Line by line, copy the data below exactly.

DATA PROVIDED:
■ ■ ■
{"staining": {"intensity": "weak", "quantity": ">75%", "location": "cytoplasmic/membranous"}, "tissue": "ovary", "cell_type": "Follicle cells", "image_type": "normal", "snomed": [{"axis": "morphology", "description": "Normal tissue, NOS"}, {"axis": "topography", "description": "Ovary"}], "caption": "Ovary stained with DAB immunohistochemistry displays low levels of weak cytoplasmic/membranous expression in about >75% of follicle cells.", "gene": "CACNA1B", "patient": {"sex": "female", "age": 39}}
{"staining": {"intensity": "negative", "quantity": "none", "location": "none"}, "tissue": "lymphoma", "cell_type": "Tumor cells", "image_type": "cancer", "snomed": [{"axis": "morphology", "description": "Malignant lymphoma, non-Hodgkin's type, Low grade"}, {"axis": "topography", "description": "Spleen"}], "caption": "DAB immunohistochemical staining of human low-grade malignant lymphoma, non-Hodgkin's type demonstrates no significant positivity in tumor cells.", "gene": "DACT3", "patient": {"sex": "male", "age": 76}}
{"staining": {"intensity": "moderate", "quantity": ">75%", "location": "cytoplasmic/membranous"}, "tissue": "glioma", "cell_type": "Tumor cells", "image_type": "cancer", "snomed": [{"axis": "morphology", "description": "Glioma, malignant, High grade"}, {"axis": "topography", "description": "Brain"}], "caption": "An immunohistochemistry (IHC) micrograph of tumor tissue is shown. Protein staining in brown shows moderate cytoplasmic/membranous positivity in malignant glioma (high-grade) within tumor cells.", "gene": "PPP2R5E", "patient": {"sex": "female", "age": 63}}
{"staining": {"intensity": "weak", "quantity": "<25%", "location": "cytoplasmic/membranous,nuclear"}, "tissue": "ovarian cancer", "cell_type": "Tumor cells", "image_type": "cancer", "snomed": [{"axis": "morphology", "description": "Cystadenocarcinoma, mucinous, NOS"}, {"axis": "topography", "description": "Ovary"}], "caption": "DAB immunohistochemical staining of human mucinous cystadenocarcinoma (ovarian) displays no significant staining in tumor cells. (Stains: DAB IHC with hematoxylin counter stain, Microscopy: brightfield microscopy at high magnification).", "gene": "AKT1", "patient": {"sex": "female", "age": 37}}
■ ■ ■
THE ANSWER:
{"staining": {"intensity": "weak", "quantity": ">75%", "location": "cytoplasmic/membranous"}, "tissue": "ovary", "cell_type": "Follicle cells", "image_type": "normal", "snomed": [{"axis": "morphology", "description": "Normal tissue, NOS"}, {"axis": "topography", "description": "Ovary"}], "caption": "Ovary stained with DAB immunohistochemistry displays low levels of weak cytoplasmic/membranous expression in about >75% of follicle cells.", "gene": "CACNA1B", "patient": {"sex": "female", "age": 39}}
{"staining": {"intensity": "negative", "quantity": "none", "location": "none"}, "tissue": "lymphoma", "cell_type": "Tumor cells", "image_type": "cancer", "snomed": [{"axis": "morphology", "description": "Malignant lymphoma, non-Hodgkin's type, Low grade"}, {"axis": "topography", "description": "Spleen"}], "caption": "DAB immunohistochemical staining of human low-grade malignant lymphoma, non-Hodgkin's type demonstrates no significant positivity in tumor cells.", "gene": "DACT3", "patient": {"sex": "male", "age": 76}}
{"staining": {"intensity": "moderate", "quantity": ">75%", "location": "cytoplasmic/membranous"}, "tissue": "glioma", "cell_type": "Tumor cells", "image_type": "cancer", "snomed": [{"axis": "morphology", "description": "Glioma, malignant, High grade"}, {"axis": "topography", "description": "Brain"}], "caption": "An immunohistochemistry (IHC) micrograph of tumor tissue is shown. Protein staining in brown shows moderate cytoplasmic/membranous positivity in malignant glioma (high-grade) within tumor cells.", "gene": "PPP2R5E", "patient": {"sex": "female", "age": 63}}
{"staining": {"intensity": "weak", "quantity": "<25%", "location": "cytoplasmic/membranous,nuclear"}, "tissue": "ovarian cancer", "cell_type": "Tumor cells", "image_type": "cancer", "snomed": [{"axis": "morphology", "description": "Cystadenocarcinoma, mucinous, NOS"}, {"axis": "topography", "description": "Ovary"}], "caption": "DAB immunohistochemical staining of human mucinous cystadenocarcinoma (ovarian) displays no significant staining in tumor cells. (Stains: DAB IHC with hematoxylin counter stain, Microscopy: brightfield microscopy at high magnification).", "gene": "AKT1", "patient": {"sex": "female", "age": 37}}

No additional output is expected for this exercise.